● Task to carry out
Before you return the lines below, strip out any images and keep every word as written.

[Lens and sensor metadata]

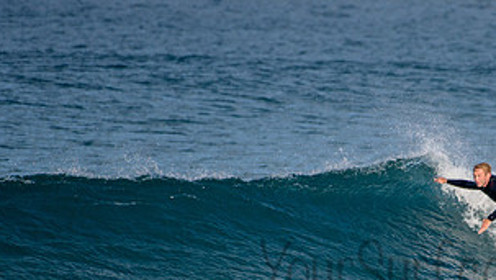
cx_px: 442
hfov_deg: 1.8
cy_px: 243
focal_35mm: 1229
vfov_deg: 1.0
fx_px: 16177
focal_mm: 500
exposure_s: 1/2000
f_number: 5.6
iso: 160
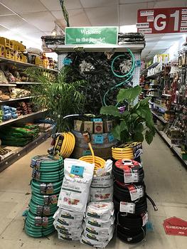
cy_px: 124
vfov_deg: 63.4
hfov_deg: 49.8
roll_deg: -0.4
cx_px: 94
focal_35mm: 28
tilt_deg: -9.4
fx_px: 201
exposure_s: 1/17
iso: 40
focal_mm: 3.99
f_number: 1.8
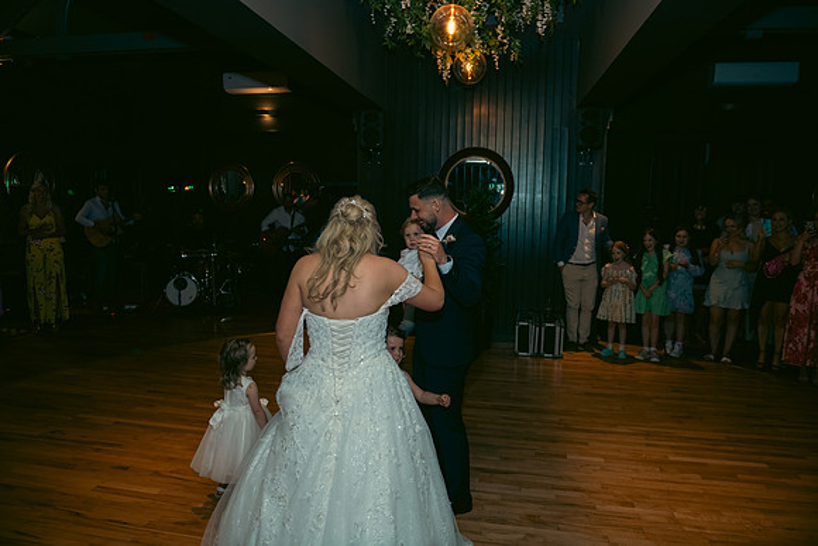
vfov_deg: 53.2
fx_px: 545
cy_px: 273
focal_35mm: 24
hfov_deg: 73.7
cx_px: 409
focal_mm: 24
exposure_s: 1/160
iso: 640
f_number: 3.5
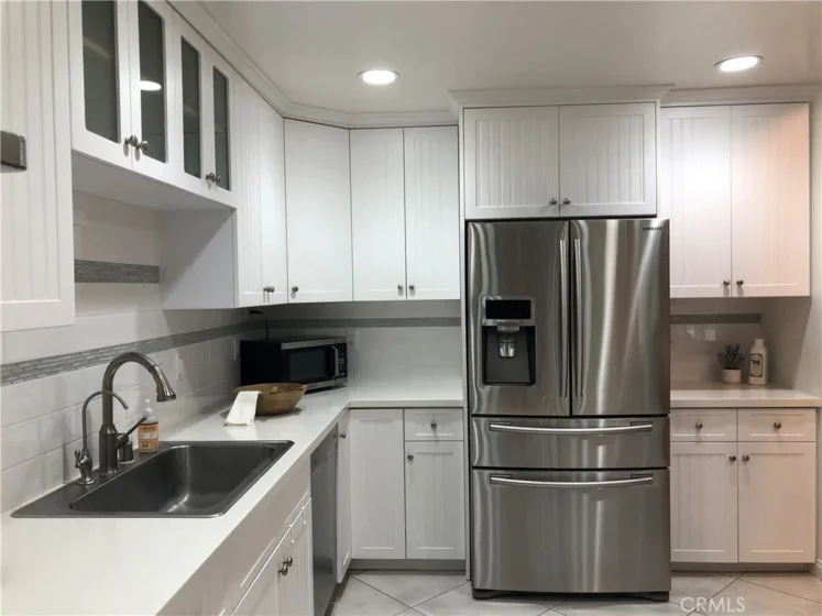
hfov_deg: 63.5
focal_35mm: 28
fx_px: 665
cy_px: 308
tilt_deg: -1.5
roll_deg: +2.1
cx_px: 411
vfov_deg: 49.7
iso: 25
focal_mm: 3.99
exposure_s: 1/30
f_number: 1.8
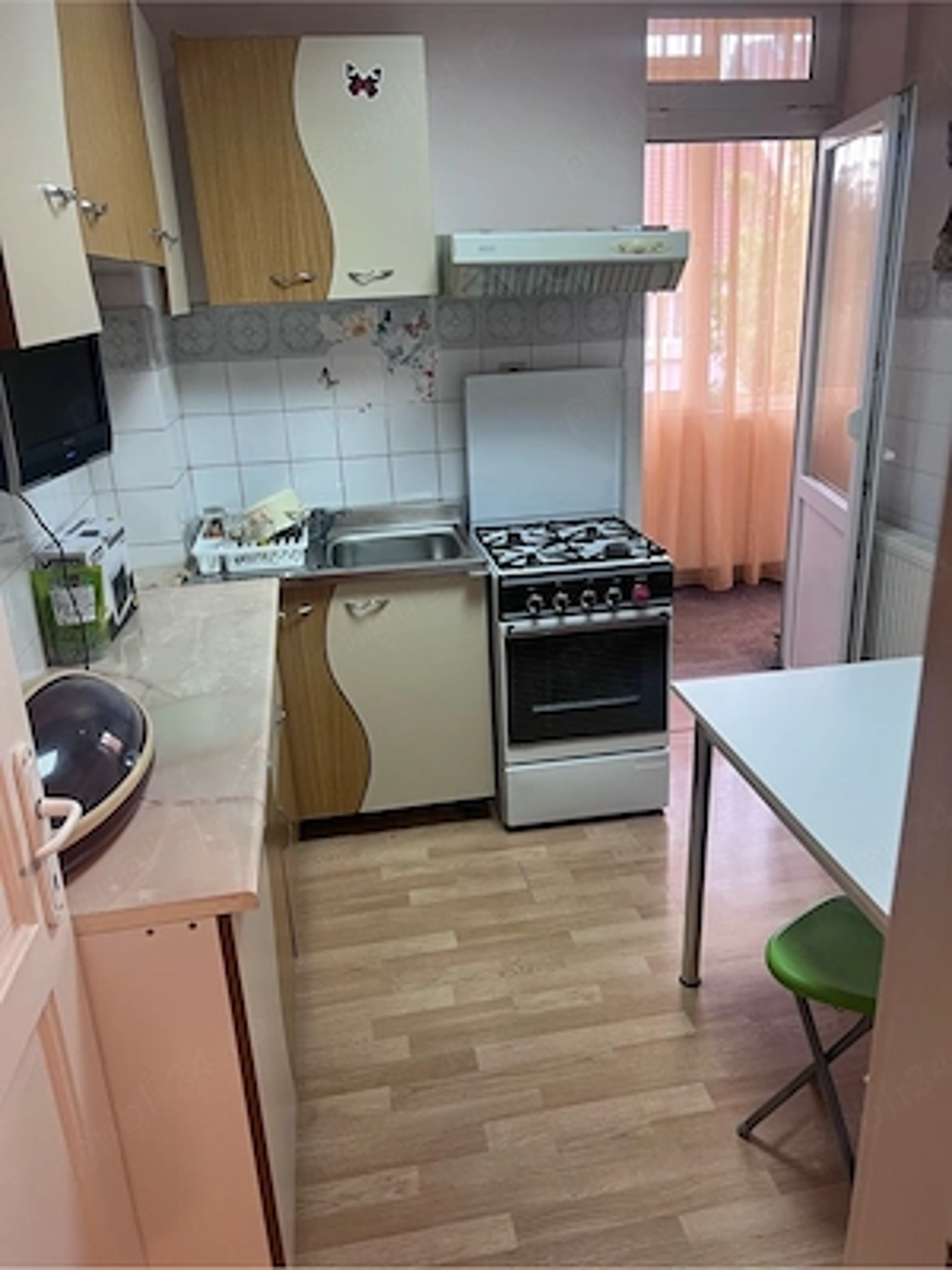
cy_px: 635
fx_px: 953
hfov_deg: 53.1
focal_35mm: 26
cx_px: 476
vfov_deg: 67.3
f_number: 1.5
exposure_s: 1/50
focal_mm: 5.7
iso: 80
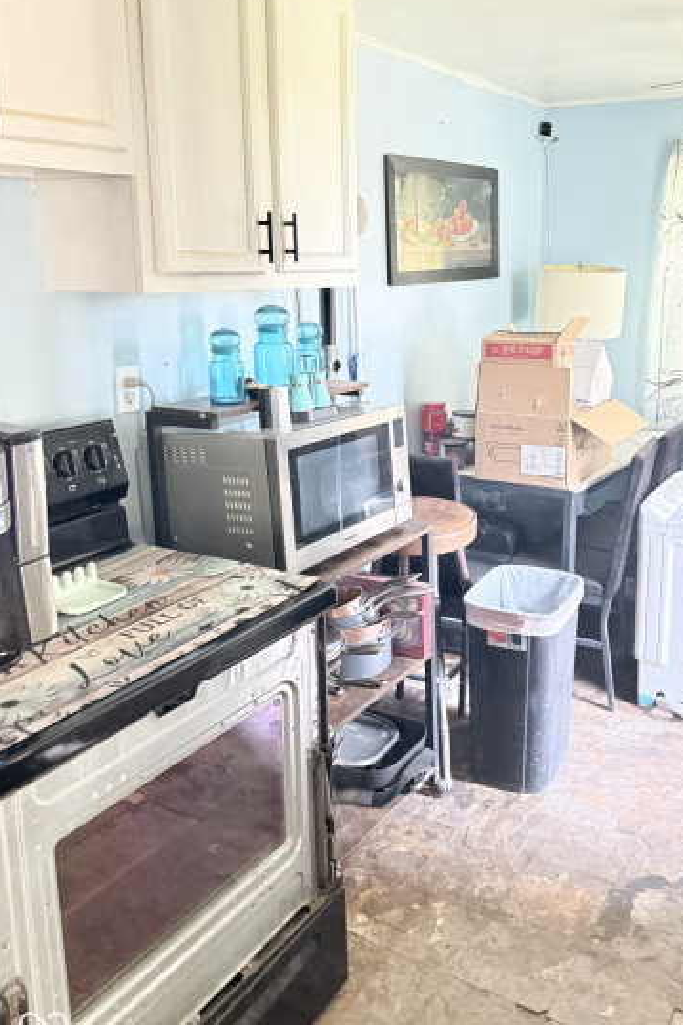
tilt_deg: -10.3
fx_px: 882
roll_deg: -0.3
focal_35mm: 31
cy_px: 425
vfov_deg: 59.9
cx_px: 471
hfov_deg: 41.6
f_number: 1.78
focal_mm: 6.76
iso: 1600
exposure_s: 1/26
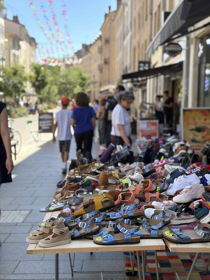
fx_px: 421
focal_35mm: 52
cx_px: 105
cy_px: 140
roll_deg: -0.4
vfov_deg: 36.8
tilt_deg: -5.5
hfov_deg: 28.0
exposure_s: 1/438
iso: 50
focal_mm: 5.96
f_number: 1.6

● Answer
cx_px: 442
hfov_deg: 1.8
cy_px: 243
focal_35mm: 1229
vfov_deg: 1.0
fx_px: 16177
focal_mm: 500
exposure_s: 1/2000
f_number: 5.6
iso: 160
cy_px: 124
vfov_deg: 63.4
hfov_deg: 49.8
roll_deg: -0.4
cx_px: 94
focal_35mm: 28
tilt_deg: -9.4
fx_px: 201
exposure_s: 1/17
iso: 40
focal_mm: 3.99
f_number: 1.8
vfov_deg: 53.2
fx_px: 545
cy_px: 273
focal_35mm: 24
hfov_deg: 73.7
cx_px: 409
focal_mm: 24
exposure_s: 1/160
iso: 640
f_number: 3.5
hfov_deg: 63.5
focal_35mm: 28
fx_px: 665
cy_px: 308
tilt_deg: -1.5
roll_deg: +2.1
cx_px: 411
vfov_deg: 49.7
iso: 25
focal_mm: 3.99
exposure_s: 1/30
f_number: 1.8
cy_px: 635
fx_px: 953
hfov_deg: 53.1
focal_35mm: 26
cx_px: 476
vfov_deg: 67.3
f_number: 1.5
exposure_s: 1/50
focal_mm: 5.7
iso: 80
tilt_deg: -10.3
fx_px: 882
roll_deg: -0.3
focal_35mm: 31
cy_px: 425
vfov_deg: 59.9
cx_px: 471
hfov_deg: 41.6
f_number: 1.78
focal_mm: 6.76
iso: 1600
exposure_s: 1/26
fx_px: 421
focal_35mm: 52
cx_px: 105
cy_px: 140
roll_deg: -0.4
vfov_deg: 36.8
tilt_deg: -5.5
hfov_deg: 28.0
exposure_s: 1/438
iso: 50
focal_mm: 5.96
f_number: 1.6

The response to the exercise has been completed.